Will the SpaceX IPO valuation meet or exceed the top end of the range, which is 2 TRILLION DOLLARS?
63% of users predicted NO — the community got this one right. 30 predictions cast.
SpaceX priced its initial public offering at $135 per share on June 3, 2026, assigning the company a valuation of approximately $1.77 trillion — roughly $230 billion below the $2 trillion upper bound the question required. The company plans to sell 555.6 million shares to raise a record $75 billion, with underwriters holding an option to purchase an additional 83.3 million shares that could lift total proceeds to approximately $86 billion. Trading is set to begin June 12 on the Nasdaq under the ticker SPCX.

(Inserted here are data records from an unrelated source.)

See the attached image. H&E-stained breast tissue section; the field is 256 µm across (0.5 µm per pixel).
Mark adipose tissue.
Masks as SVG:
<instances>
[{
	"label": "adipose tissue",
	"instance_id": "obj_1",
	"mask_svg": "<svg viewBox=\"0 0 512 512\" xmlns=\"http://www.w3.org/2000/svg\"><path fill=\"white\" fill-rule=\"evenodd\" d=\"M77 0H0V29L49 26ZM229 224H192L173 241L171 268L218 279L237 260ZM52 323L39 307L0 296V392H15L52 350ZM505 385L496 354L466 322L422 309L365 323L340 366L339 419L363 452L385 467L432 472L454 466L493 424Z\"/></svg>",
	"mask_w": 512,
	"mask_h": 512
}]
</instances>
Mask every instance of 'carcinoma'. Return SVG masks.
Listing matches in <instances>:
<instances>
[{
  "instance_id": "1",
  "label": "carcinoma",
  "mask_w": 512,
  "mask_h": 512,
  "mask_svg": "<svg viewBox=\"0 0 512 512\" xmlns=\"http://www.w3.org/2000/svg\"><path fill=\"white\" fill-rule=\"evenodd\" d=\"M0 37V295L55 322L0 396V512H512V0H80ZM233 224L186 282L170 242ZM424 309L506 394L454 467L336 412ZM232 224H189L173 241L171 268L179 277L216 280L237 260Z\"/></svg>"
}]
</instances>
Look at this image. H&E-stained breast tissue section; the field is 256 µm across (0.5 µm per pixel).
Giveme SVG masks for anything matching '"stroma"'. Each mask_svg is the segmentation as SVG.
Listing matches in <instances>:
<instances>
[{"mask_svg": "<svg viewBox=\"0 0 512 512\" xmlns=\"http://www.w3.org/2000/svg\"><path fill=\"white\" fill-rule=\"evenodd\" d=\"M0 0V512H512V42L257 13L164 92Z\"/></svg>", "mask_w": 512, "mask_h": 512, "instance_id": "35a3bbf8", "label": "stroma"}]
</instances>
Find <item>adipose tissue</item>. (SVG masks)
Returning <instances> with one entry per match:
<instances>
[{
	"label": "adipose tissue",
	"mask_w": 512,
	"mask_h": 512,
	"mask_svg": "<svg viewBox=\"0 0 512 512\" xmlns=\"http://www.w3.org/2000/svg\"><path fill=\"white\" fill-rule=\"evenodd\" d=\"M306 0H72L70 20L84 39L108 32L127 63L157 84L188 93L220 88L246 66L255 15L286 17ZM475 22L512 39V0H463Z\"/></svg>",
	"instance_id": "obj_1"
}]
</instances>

At $1.77 trillion, SpaceX would rank as the seventh-largest publicly traded U.S. company by market capitalization at listing, placing it above Tesla. The company's commercial launch business and Starlink satellite internet network provided the revenue foundation for the high absolute valuation, but institutional investors and underwriters settled on a price that reflected both the company's recently disclosed financial losses and the substantial size of the offering itself.
Earlier secondary-market trades had implied valuations above $2 trillion, creating expectations that the formal IPO could reach that level. The roadshow process produced a more conservative number, consistent with how underwriters typically manage the pricing of very large offerings to ensure adequate demand coverage.
The community correctly anticipated the outcome: 63 percent voted NO.